Updated on 2024-12-19 GMT+08:00

Processing XML

To process values of the XML data type, GaussDB (DWS) provides the xpath and xpath_exists functions, as well as the XMLTABLE table function.

xpath(xpath, xml [, nsarray])

Description: Returns an array of XML values corresponding to the set of nodes produced by the xpath expression. If the xpath expression returns a scalar value instead of a set of nodes, an array of individual elements is returned.

The second parameter xml must be a complete XML document, which must have a root node element.

The third parameter is optional and is an array mapping of a namespace. The array should be a two-dimensional text array, and the length of the second dimension should be 2. (It should be an array of arrays, each containing exactly two elements). The first element of each array item is the alias of the namespace name, and the second element is the namespace URI. The alias provided in this array does not have to be the same as the alias used in the XML document itself. In other words, in the context of both XML documents and xpath functions, aliases are local.
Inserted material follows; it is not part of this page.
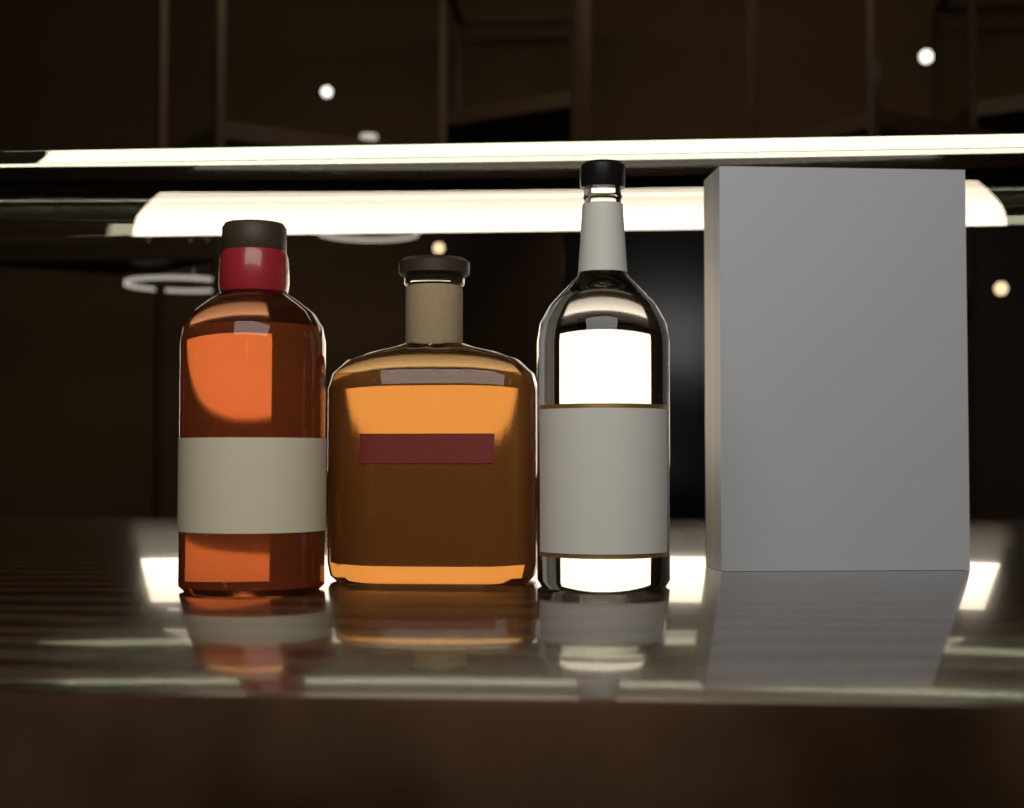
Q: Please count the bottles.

Return type: XML value array

Example:

1
2
3
4
5
SELECT xpath('/my:a/text()', '<my:a xmlns:my="http://example.com">test</my:a>', ARRAY[ARRAY['my', 'http://example.com']]);
 xpath
--------
 {test}
(1 row)

Process the default (anonymous) namespace:

1
2
3
4
5
SELECT xpath('//mydefns:b/text()', '<a xmlns="http://example.com"><b>test</b></a>',ARRAY[ARRAY['mydefns', 'http://example.com']]);
 xpath
--------
 {test}
(1 row)

xpath_exists(xpath, xml [, nsarray])

Description: The xpath_exists function is a special form of the xpath function. This function does not return an XML value that satisfies the xpath function; it returns a Boolean value indicating whether the query is satisfied. This function is equivalent to the standard XMLEXISTS predicate, but it also provides support for a namespace mapping parameter.

Return type: bool

Example:

1
2
3
4
5
SELECT xpath_exists('/my:a/text()', '<my:a xmlns:my="http://example.com">test</my:a>', ARRAY[ARRAY['my', 'http://example.com']]);
 xpath_exists
--------------
 t
(1 row)

xmltable

Description: Generates a table based on the input XML data, XPath expression, and column definition. An xmltable is similar to a function in syntax, but it can appear only as a table in the FROM clause of a query.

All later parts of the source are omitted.